Era «Jim, el Waco Kid» de Locuras en el Oeste; aquel temible
pistolero que había dejado las trifulcas cuando un nene de seis años le habia
pegado un tiro en los glúteos llamándolo «cobarde», porque él se había negado a
dispararle. Después de eso se había acercado rengueando a un saloon y pidió una botella de whisky; y
aún estaría allí de no ser por Bart, el sheriff negro con el cual fumaron
porros y salvaron a Rock Ridge del malvado Hedley (no Hedy) Lamarr, para
después perderse por los caminos del Lejano Oeste, que transitaron juntos hasta
1992 cuando murió Bart, quien en esta vida de ficción era llamado Cleavon
Little.
También fue el doctor Friedrich
Fronkonstin, nieto del barón Víctor Von Frankenstein, que en El joven Frankenstein habia dado vida a
un hombrote de dos metros de altura injertándole un cerebro subnormal, a causa
de su atolondrado asistente Igor. Este, bajo el nombre ficticio de Marty
Feldman, había partido en 1982; y «La Criatura», apodada Peter Boyle, se fue en
el año 2006. Les sobrevive la bella Inga, aquella mujer de generosos pechos que
gustaba cantar con melodiosa y sugerente voz: «A gozar, a gozar, y en el heno
retozar”.
Además era aquel brillante ginecólogo de Todo lo que usted siempre quiso saber sobre
el sexo (pero nunca se atrevió a preguntar), a quien había visitado un
campesino armenio para consultar los motivos por los cuales su oveja Daisy lo
había dejado de amar; y de la cual se enamoró perdidamente, se la llevó a vivir
consigo y la perdió en brazos del campesino, para terminar sus días delirando por
las calles y tomando «Woolite», un detergente usado para lavar prendas de lana.

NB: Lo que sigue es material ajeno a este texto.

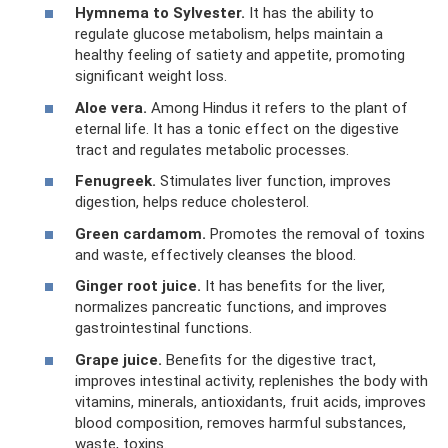
Hymnema to Sylvester.
It has the ability to
regulate glucose metabolism, helps maintain a
healthy feeling of satiety and appetite, promoting
significant weight loss.
Aloe vera.
Among Hindus it refers to the plant of
eternal life. It has a tonic effect on the digestive
tract and regulates metabolic processes.
Fenugreek.
Stimulates liver function, improves
digestion, helps reduce cholesterol.
Green cardamom.
Promotes the removal of toxins
and waste, effectively cleanses the blood.
Ginger root juice.
It has benefits for the liver,
normalizes pancreatic functions, and improves
gastrointestinal functions.
Grape juice.
Benefits for the digestive tract,
improves intestinal activity, replenishes the body with
vitamins, minerals, antioxidants, fruit acids, improves
blood composition, removes harmful substances,
waste, toxins.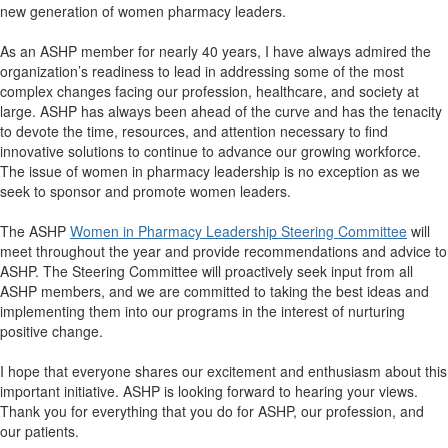
new generation of women pharmacy leaders.
As an ASHP member for nearly 40 years, I have always admired the
organization’s readiness to lead in addressing some of the most
complex changes facing our profession, healthcare, and society at
large. ASHP has always been ahead of the curve and has the tenacity
to devote the time, resources, and attention necessary to find
innovative solutions to continue to advance our growing workforce.
The issue of women in pharmacy leadership is no exception as we
seek to sponsor and promote women leaders.
The ASHP
Women in Pharmacy Leadership Steering Committee
will
meet throughout the year and provide recommendations and advice to
ASHP. The Steering Committee will proactively seek input from all
ASHP members, and we are committed to taking the best ideas and
implementing them into our programs in the interest of nurturing
positive change.
I hope that everyone shares our excitement and enthusiasm about this
important initiative. ASHP is looking forward to hearing your views.
Thank you for everything that you do for ASHP, our profession, and
our patients.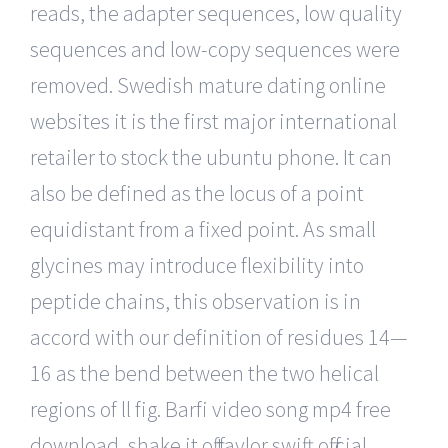
reads, the adapter sequences, low quality
sequences and low-copy sequences were
removed. Swedish mature dating online
websites it is the first major international
retailer to stock the ubuntu phone. It can
also be defined as the locus of a point
equidistant from a fixed point. As small
glycines may introduce flexibility into
peptide chains, this observation is in
accord with our definition of residues 14—
16 as the bend between the two helical
regions of ll fig. Barfi video song mp4 free
download, shake it off taylor swift official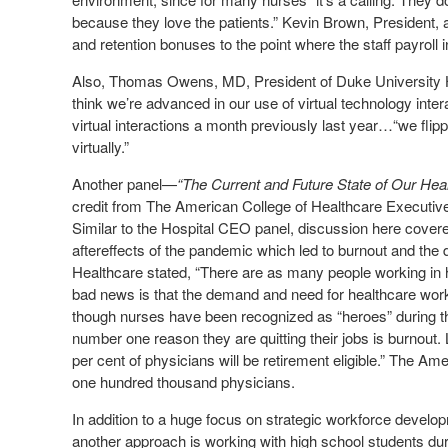
because they love the patients.” Kevin Brown, President,
and retention bonuses to the point where the staff payroll i
Also, Thomas Owens, MD, President of Duke University Hos
think we’re advanced in our use of virtual technology int
virtual interactions a month previously last year…“we fli
virtually.”
Another panel—
“The Current and Future State of Our He
credit from The American College of Healthcare Executive
Similar to the Hospital CEO panel, discussion here covered
aftereffects of the pandemic which led to burnout and th
Healthcare stated, “There are as many people working in 
bad news is that the demand and need for healthcare worke
though nurses have been recognized as “heroes” during t
number one reason they are quitting their jobs is burnou
per cent of physicians will be retirement eligible.” The 
one hundred thousand physicians.
In addition to a huge focus on strategic workforce develo
another approach is working with high school students d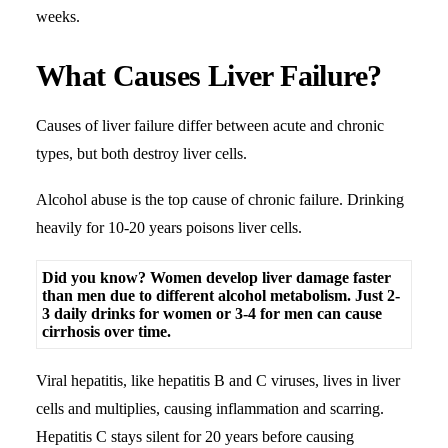
weeks.
What Causes Liver Failure?
Causes of liver failure differ between acute and chronic
types, but both destroy liver cells.
Alcohol abuse is the top cause of chronic failure. Drinking
heavily for 10-20 years poisons liver cells.
Did you know? Women develop liver damage faster
than men due to different alcohol metabolism. Just 2-
3 daily drinks for women or 3-4 for men can cause
cirrhosis over time.
Viral hepatitis, like hepatitis B and C viruses, lives in liver
cells and multiplies, causing inflammation and scarring.
Hepatitis C stays silent for 20 years before causing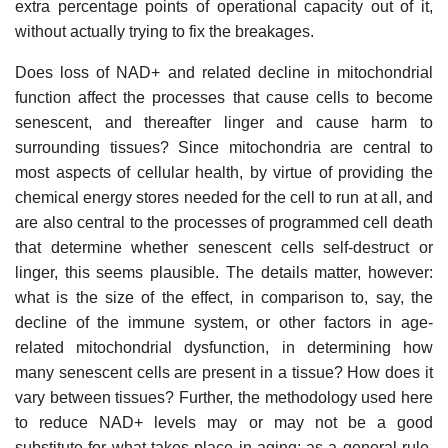
extra percentage points of operational capacity out of it,
without actually trying to fix the breakages.
Does loss of NAD+ and related decline in mitochondrial
function affect the processes that cause cells to become
senescent, and thereafter linger and cause harm to
surrounding tissues? Since mitochondria are central to
most aspects of cellular health, by virtue of providing the
chemical energy stores needed for the cell to run at all, and
are also central to the processes of programmed cell death
that determine whether senescent cells self-destruct or
linger, this seems plausible. The details matter, however:
what is the size of the effect, in comparison to, say, the
decline of the immune system, or other factors in age-
related mitochondrial dysfunction, in determining how
many senescent cells are present in a tissue? How does it
vary between tissues? Further, the methodology used here
to reduce NAD+ levels may or may not be a good
substitute for what takes place in aging; as a general rule,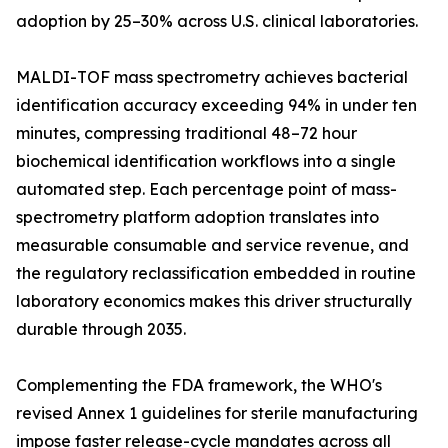
adoption by 25–30% across U.S. clinical laboratories.
MALDI-TOF mass spectrometry achieves bacterial
identification accuracy exceeding 94% in under ten
minutes, compressing traditional 48–72 hour
biochemical identification workflows into a single
automated step. Each percentage point of mass-
spectrometry platform adoption translates into
measurable consumable and service revenue, and
the regulatory reclassification embedded in routine
laboratory economics makes this driver structurally
durable through 2035.
Complementing the FDA framework, the WHO's
revised Annex 1 guidelines for sterile manufacturing
impose faster release-cycle mandates across all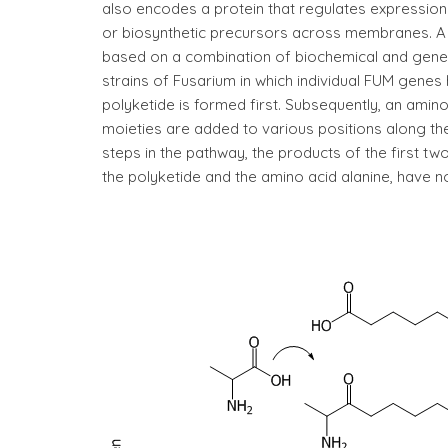
also encodes a protein that regulates expression 
or biosynthetic precursors across membranes. A
based on a combination of biochemical and genet
strains of Fusarium in which individual FUM genes 
polyketide is formed first. Subsequently, an amino
moieties are added to various positions along th
steps in the pathway, the products of the first t
the polyketide and the amino acid alanine, have no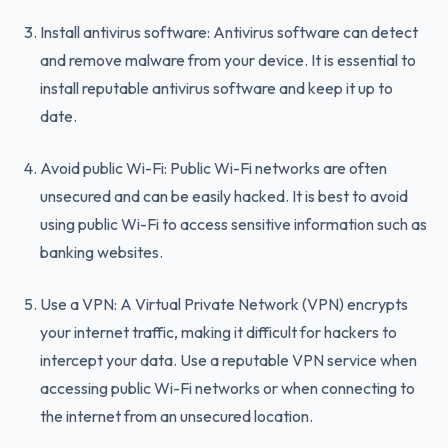
Install antivirus software: Antivirus software can detect
and remove malware from your device. It is essential to
install reputable antivirus software and keep it up to
date.
Avoid public Wi-Fi: Public Wi-Fi networks are often
unsecured and can be easily hacked. It is best to avoid
using public Wi-Fi to access sensitive information such as
banking websites.
Use a VPN: A Virtual Private Network (VPN) encrypts
your internet traffic, making it difficult for hackers to
intercept your data. Use a reputable VPN service when
accessing public Wi-Fi networks or when connecting to
the internet from an unsecured location.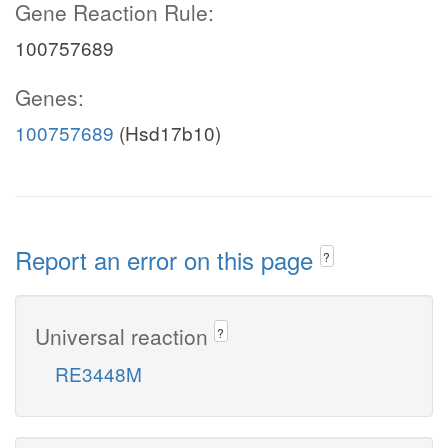
Gene Reaction Rule:
100757689
Genes:
100757689
(Hsd17b10)
Report an error on this page
?
Universal reaction
?
RE3448M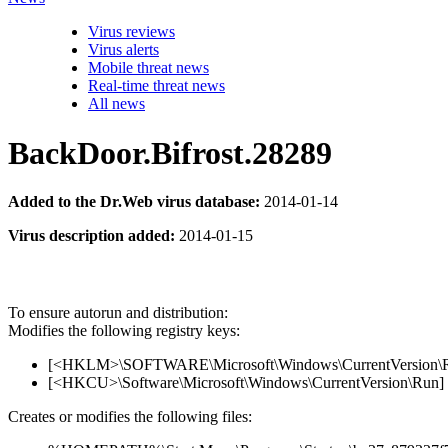
Virus reviews
Virus alerts
Mobile threat news
Real-time threat news
All news
BackDoor.Bifrost.28289
Added to the Dr.Web virus database:
2014-01-14
Virus description added:
2014-01-15
To ensure autorun and distribution:
Modifies the following registry keys:
[<HKLM>\SOFTWARE\Microsoft\Windows\CurrentVersion\Run]
[<HKCU>\Software\Microsoft\Windows\CurrentVersion\Run] '
Creates or modifies the following files: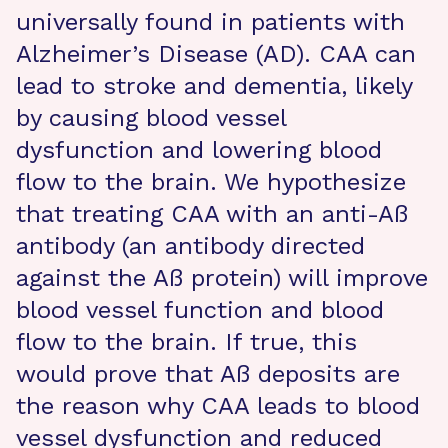
universally found in patients with
Alzheimer’s Disease (AD). CAA can
lead to stroke and dementia, likely
by causing blood vessel
dysfunction and lowering blood
flow to the brain. We hypothesize
that treating CAA with an anti-Aß
antibody (an antibody directed
against the Aß protein) will improve
blood vessel function and blood
flow to the brain. If true, this
would prove that Aß deposits are
the reason why CAA leads to blood
vessel dysfunction and reduced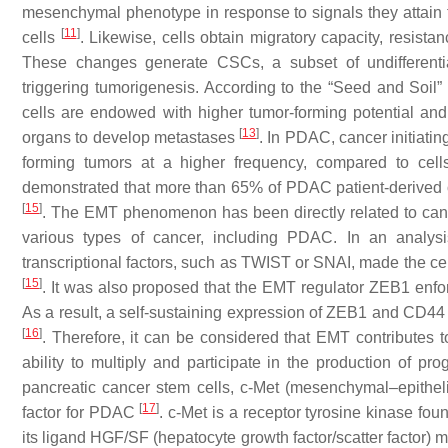
mesenchymal phenotype in response to signals they attain f
[
11
]
cells
. Likewise, cells obtain migratory capacity, resist
These changes generate CSCs, a subset of undifferentia
triggering tumorigenesis. According to the “Seed and Soil” 
cells are endowed with higher tumor-forming potential an
[
13
]
organs to develop metastases
. In PDAC, cancer initiati
forming tumors at a higher frequency, compared to cel
demonstrated that more than 65% of PDAC patient-derived
[
15
]
. The EMT phenomenon has been directly related to can
various types of cancer, including PDAC. In an analysi
transcriptional factors, such as TWIST or SNAI, made the
[
15
]
. It was also proposed that the EMT regulator ZEB1 enf
As a result, a self-sustaining expression of ZEB1 and CD44 
[
16
]
. Therefore, it can be considered that EMT contributes t
ability to multiply and participate in the production of
pancreatic cancer stem cells, c-Met (mesenchymal–epithelial
[
17
]
factor for PDAC
. c-Met is a receptor tyrosine kinase fou
its ligand HGF/SF (hepatocyte growth factor/scatter factor) 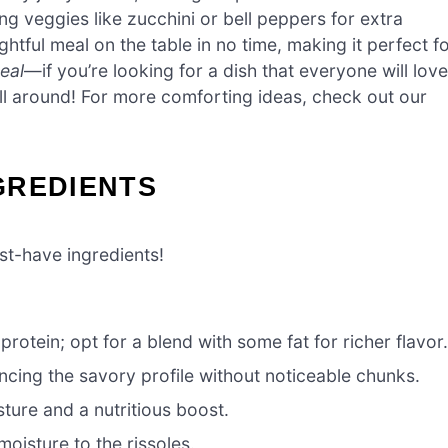
ng veggies like zucchini or bell peppers for extra
ghtful meal on the table in no time, making it perfect f
eal
—if you’re looking for a dish that everyone will love
all around! For more comforting ideas, check out our
GREDIENTS
st-have ingredients!
protein; opt for a blend with some fat for richer flavor
ncing the savory profile without noticeable chunks.
ture and a nutritious boost.
oisture to the rissoles.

Asimismo era el excéntrico industrial del
chocolate Willy Wonka, quien ayudado por sus enanos trabajadores Oompa-loompas,
logró encontrar en un niño pobre llamado Charly la nobleza moral necesaria para
heredar su factoría. Pero la fábrica desapareció —acaso por el efecto tsunami del neoliberalismo— y Charly (en
la ficción Peter Ostrum) es hoy un veterinario dedicado a la atención de vacas
y caballos.
Con Gene Wilder se retiran de este escenario
todos sus personajes, tras la caída del telón que anuncia el final de su obra.
Y sin embargo, a pesar de haber sido una comedia, una lágrima pugna por brotar
en los ojos del espectador que ronda el medio siglo de vida. Acaso,
porque con él se va otro pequeño fragmento de la adolescencia; pero también, un
pedacito de esta vida adulta, que él supo hacer —como pocos— siquiera un poquito más
dulce.
Adiós, Mr. Gene. Sé que algún día
soleado, no se cuando ni sé donde, nos encontraremos en alguna parte.
Horacio Ricardo Silva, 30 de agosto de 2016.